Stephen Grubbs, MD, vice president of clinical affairs at the American Society of Clinical Oncology, explains what stakeholders can expect from the new updates to the Patient-Centered Oncology Payment (PCOP) model, as well as some key differences between PCOP and the Oncology Care Model.
Stephen Grubbs, MD, vice president of clinical affairs at the American Society of Clinical Oncology, explains what stakeholders can expect from the new updates to the Patient-Centered Oncology Payment (PCOP) model, as well as some key differences between PCOP and the Oncology Care Model.
Transcript:
What are the most important differences between the Patient-Centered Oncology Payment [PCOP] model and the Oncology Care Model [OCM]?
So, PCOP is an alternative payment model [APM] that [the American Society of Clinical Oncology] ASCO published in May of 2015 after several years of work by our volunteers and staff. What’s interesting is the OCM, from CMS, was actually introduced the summer of 2015 and started in the summer of 2016, and there are many similarities between the 2 even though they were independently made.

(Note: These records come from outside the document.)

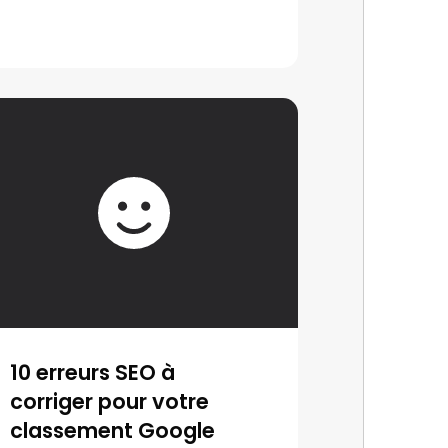
10 erreurs SEO à
corriger pour votre
classement Google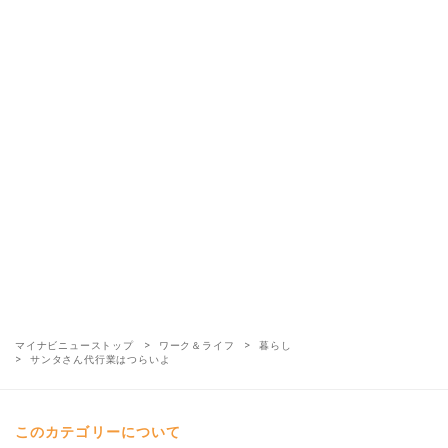
マイナビニューストップ
ワーク＆ライフ
暮らし
サンタさん代行業はつらいよ
このカテゴリーについて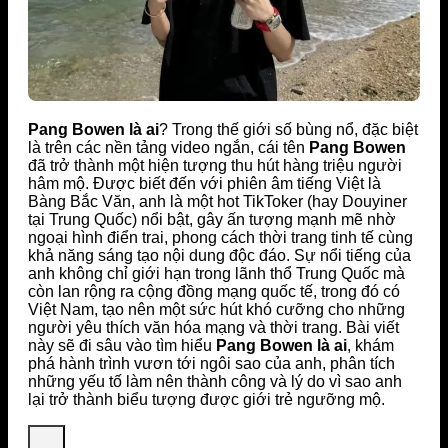
Pang Bowen là ai
? Trong thế giới số bùng nổ, đặc biệt
là trên các nền tảng video ngắn, cái tên
Pang Bowen
đã trở thành một hiện tượng thu hút hàng triệu người
hâm mộ. Được biết đến với phiên âm tiếng Việt là
Bàng Bắc Văn, anh là một hot TikToker (hay Douyiner
tại Trung Quốc) nổi bật, gây ấn tượng mạnh mẽ nhờ
ngoại hình điển trai, phong cách thời trang tinh tế cùng
khả năng sáng tạo nội dung độc đáo. Sự nổi tiếng của
anh không chỉ giới hạn trong lãnh thổ Trung Quốc mà
còn lan rộng ra cộng đồng mạng quốc tế, trong đó có
Việt Nam, tạo nên một sức hút khó cưỡng cho những
người yêu thích văn hóa mạng và thời trang. Bài viết
này sẽ đi sâu vào tìm hiểu
Pang Bowen là ai
, khám
phá hành trình vươn tới ngôi sao của anh, phân tích
những yếu tố làm nên thành công và lý do vì sao anh
lại trở thành biểu tượng được giới trẻ ngưỡng mộ.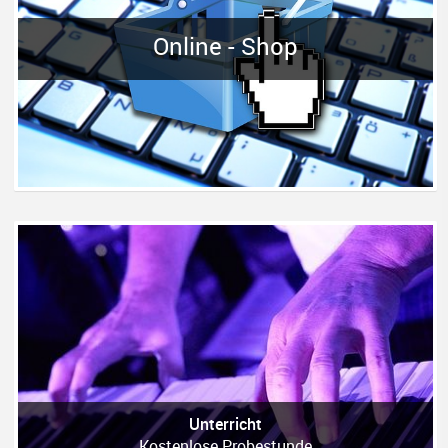
Online - Shop
Unterricht
Kostenlose Probestunde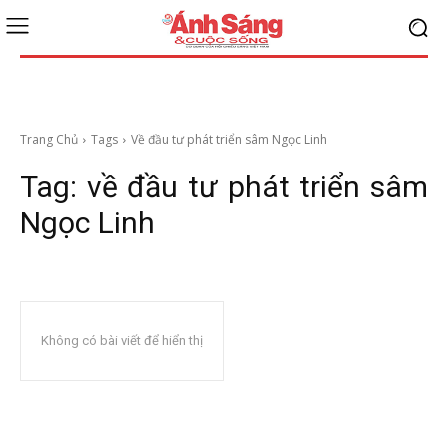
Trang Chủ
Tags
Về đầu tư phát triển sâm Ngọc Linh
Tag:
về đầu tư phát triển sâm
Ngọc Linh
Không có bài viết để hiển thị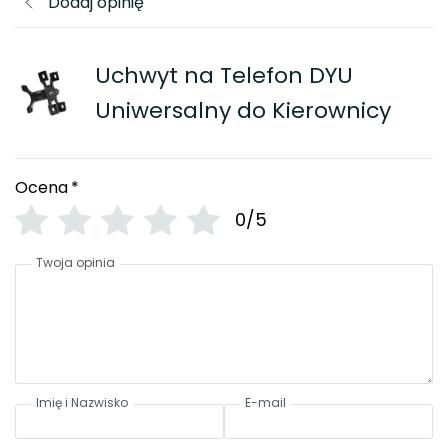
Dodaj opinię
Uchwyt na Telefon DYU
Uniwersalny do Kierownicy
Ocena
*
0/5
Twoja opinia
Imię i Nazwisko
E-mail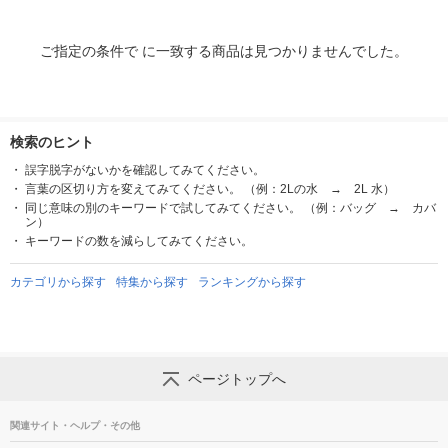
ご指定の条件で に一致する商品は見つかりませんでした。
検索のヒント
誤字脱字がないかを確認してみてください。
言葉の区切り方を変えてみてください。 （例：2Lの水 → 2L 水）
同じ意味の別のキーワードで試してみてください。 （例：バッグ → カバ
ン）
キーワードの数を減らしてみてください。
カテゴリから探す
特集から探す
ランキングから探す
ページトップへ
関連サイト・ヘルプ・その他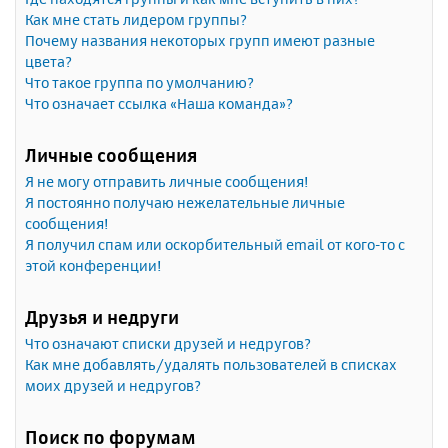
Как мне стать лидером группы?
Почему названия некоторых групп имеют разные
цвета?
Что такое группа по умолчанию?
Что означает ссылка «Наша команда»?
Личные сообщения
Я не могу отправить личные сообщения!
Я постоянно получаю нежелательные личные
сообщения!
Я получил спам или оскорбительный email от кого-то с
этой конференции!
Друзья и недруги
Что означают списки друзей и недругов?
Как мне добавлять/удалять пользователей в списках
моих друзей и недругов?
Поиск по форумам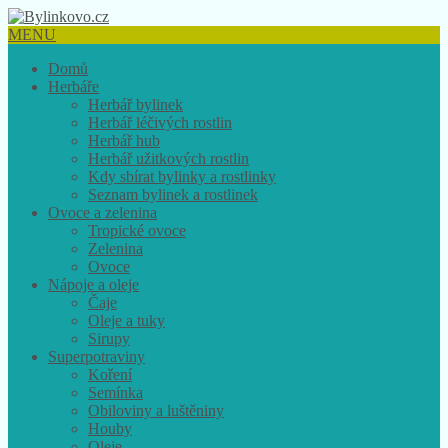
MENU
Domů
Herbáře
Herbář bylinek
Herbář léčivých rostlin
Herbář hub
Herbář užitkových rostlin
Kdy sbírat bylinky a rostlinky
Seznam bylinek a rostlinek
Ovoce a zelenina
Tropické ovoce
Zelenina
Ovoce
Nápoje a oleje
Čaje
Oleje a tuky
Sirupy
Superpotraviny
Koření
Semínka
Obiloviny a luštěniny
Houby
Oleje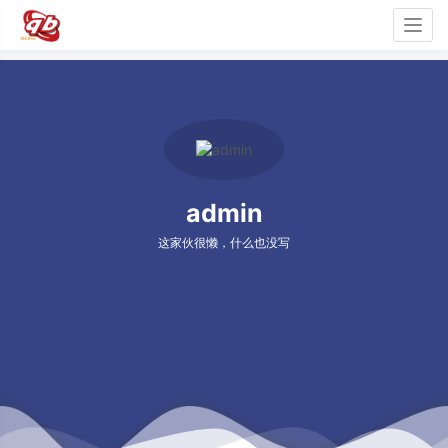
Togg
navig
admin
这家伙很懒，什么也没写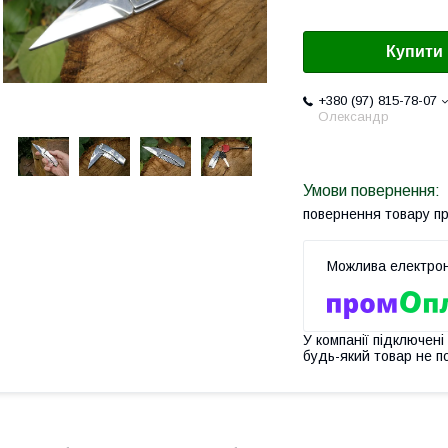
Купити
+380 (97) 815-78-07
Олександр
повернення товару п
У компанії підключені
будь-який товар не п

So, over time, we’ve made some adjustments in the PCOP model that will be probably published this summer. We’ve taken some of the lessons learned from the OCM experience and other APMs in the oncology space and have actually refined our model some.
Initially, some of the differences were important to practices in that, the OCM was requiring total cost of care in considering the calculations of how well a practice was performing in it. The PCOP model initially said, “We probably should have our physician practices responsible for the total cost of care that they were controlling.” So, some issues about the cost of drugs became an issue and all that, so we’ve tried to adjust that in our new model.
The other thing that I think you’ll see different as we’ve refreshed our model, or are in the process of doing it, is we’ve taken a different approach because I think what we’ve learned is that not 1 sized model will fit everybody in the country and I think the OCM has [a] very sophisticated group of practices in it that we all know are really wonderful practices, but there’s a lot of practices out there that don’t have the resources of many of these practices. So, we’re kind of designing our refresh model so that many other types of practices can perform in the new model if someone wishes to take it up and use it.
One of the big differences is [that] we’ve kind of moved our model away from [the idea that] “across the country everybody should perform in this type of model,” to more of a regional based model because, again, care of medicine is local and you need to make adjustments for what your local community needs and wants so I think that’s where we’ve taken a little different [approach] is we’ve refined our model now.
The other part of our model that I think all the ones are beginning to recognize is you have to have a certain level of a care delivery system within your practices to make any of these things run properly, and therefore we’ve put a lot of thought process into what the practices will need to have in their infrastructure to be able to perform well in an APM.
Those are some of the differences and it’s still an evolution going on­— OCM’s changed over the last several years too to the credit of CMMI so I think all these things from my perspective are experiments and they’re pilots and we need to learn from them. Not any 1 is by itself going to get the answer right the first time around.